Oysa gençlik yıllarında yapılan hatalar, ilerleyen dönemde kalp ve damar hastalıkları olarak karşımıza çıkıyor. Liv Hospital Bahçeşehir Kardiyoloji Uzmanı Prof. Dr. Hasan Turhan, Türkiye’de ani kalp krizi ve akut koroner sendroma bağlı ölüm oranının Avrupa ülkelerinden daha yüksek seviyede olduğunu söyledi.
Aslında herkesin basit önlemler alarak kalp krizinden nasıl korunabileceğini anlattı.
SABAH POĞAÇA, AKŞAM FAZLA MEYVE!
Ülkemizde insan sağlığını tehdit eden en yaygın hastalıkların başında kalp ve damar hastalıkları geliyor. Neden mi? Kahvaltıda, poğaça, börek simit, reçel, çikolata kreması, bol tuzlu peynir yiyoruz. Bir de çayımıza şeker atıyoruz. Gün içinde almamız gereken tuz, şeker ve yağ miktarını tek öğünde alıyoruz. Ardından öğlen bol karbonhidrat, akşam ağır yemekler, tatlılar ve porsiyon hesabı yapmadan meyve tüketiyoruz. En büyük sorun ise arabadan inmiyoruz, iki kat için bile merdiven çıkmak yerine asansör bekliyoruz. Yapılan bir araştırmaya göre kadınlar da erkekler de günde 6 saat oturuyor. Spor alışkanlığımız yok. Üzerine bir de stres ve sigara tiryakiliği eklenince koroner damarlar daralıyor, tıkanıyor ve kalp isyan ediyor. Sonuç; her yıl 100 bin kişi kalp krizinden hayatını kaybediyor.
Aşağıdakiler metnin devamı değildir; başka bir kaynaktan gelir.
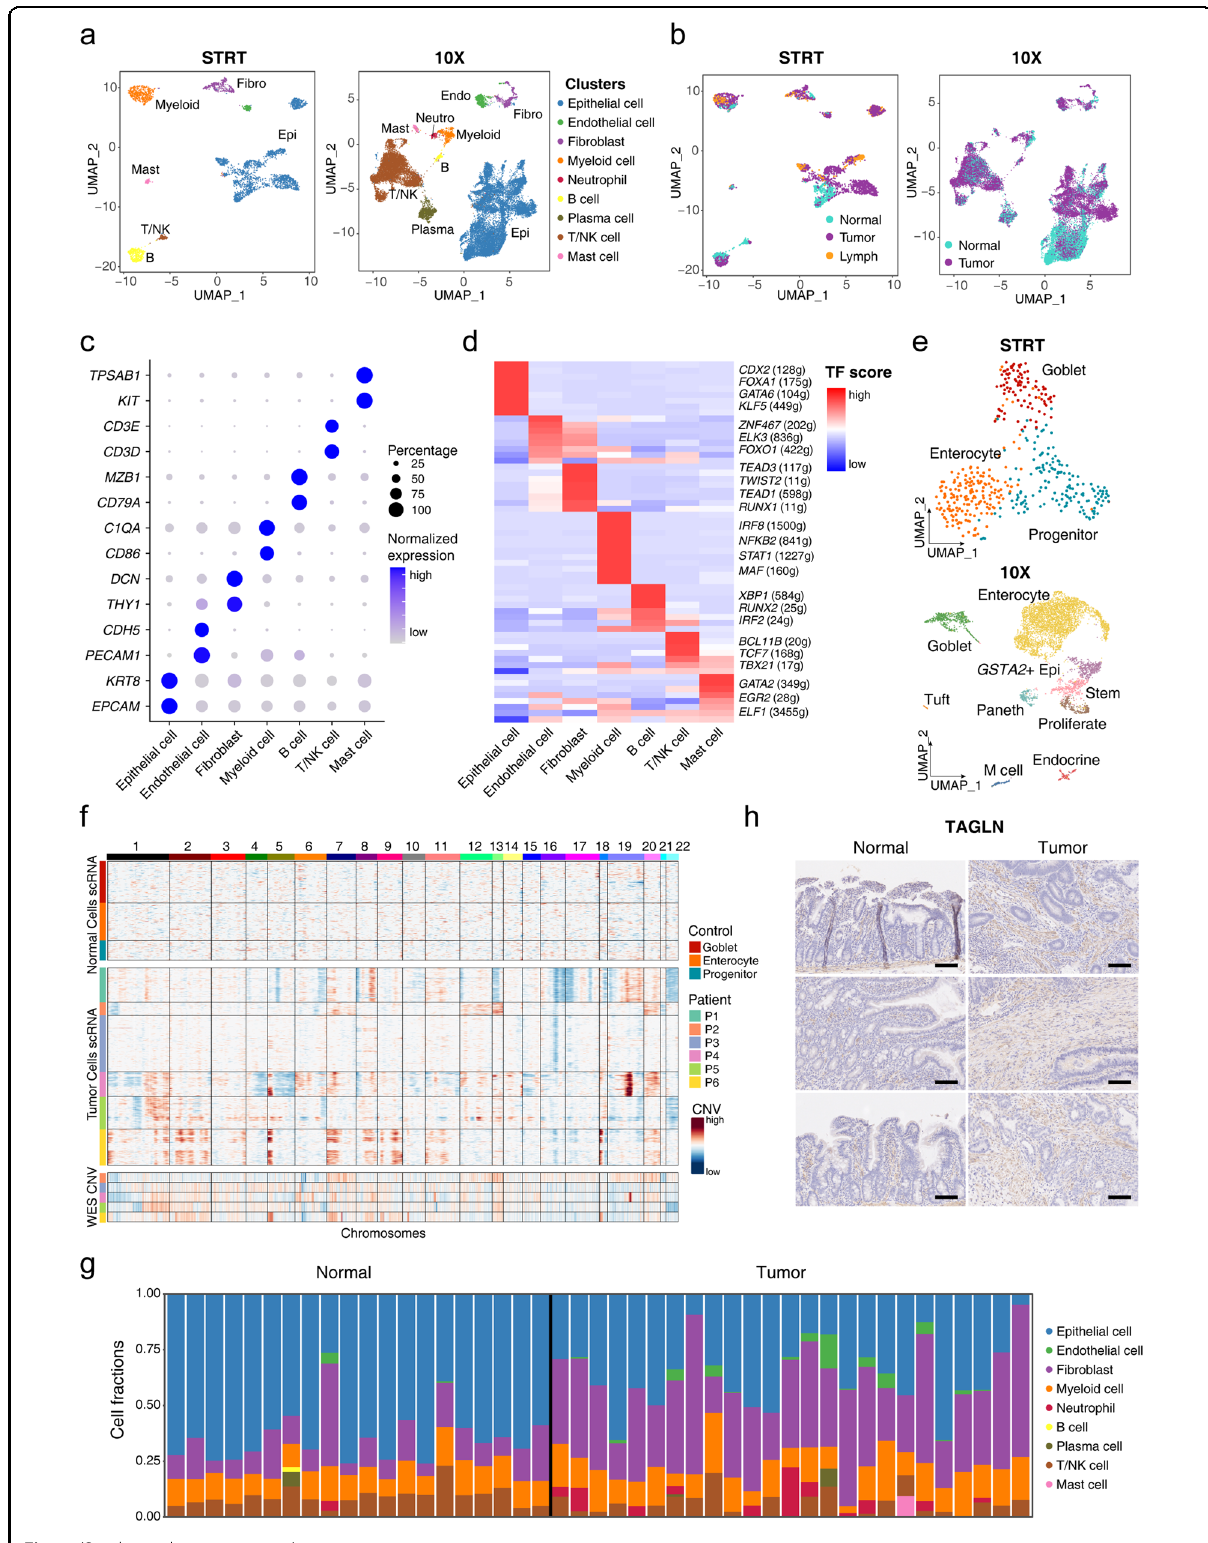
Fig. 1 (See legend on next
BAŞ DÖNMESİ VE KUSMAYA DİKKAT
Kolesterol yüksekliği, diyabet, hipertansiyon, şişmanlık, kalp krizine yüzde 90 etkiye sahip. Kalp krizinin en önemli belirtisi göğüs ağrısı. Mide ile çene arasında göğüs kemiğinin üzerinde baskı, sıkışma ya da yanma şeklinde olur. Çeneye, kollara ya da sırta yayılabilir.En az 3-5 dakika sürer. Göğüs ağrısının yanında nefes darlığı, çarpıntı, baş dönmesi, bulantı, kusma, terleme gibi şikayetlere de yol açabilir. Kardiyoloji uzmanının muayenesini takiben EKG, ekokardiyografi ve efor testi gibi ön değerlendirmeler sonrası kalp damar hastalığı şüphesi olan hastalarda yapılacak koroner anjiyografi ile tanı netleştirilir.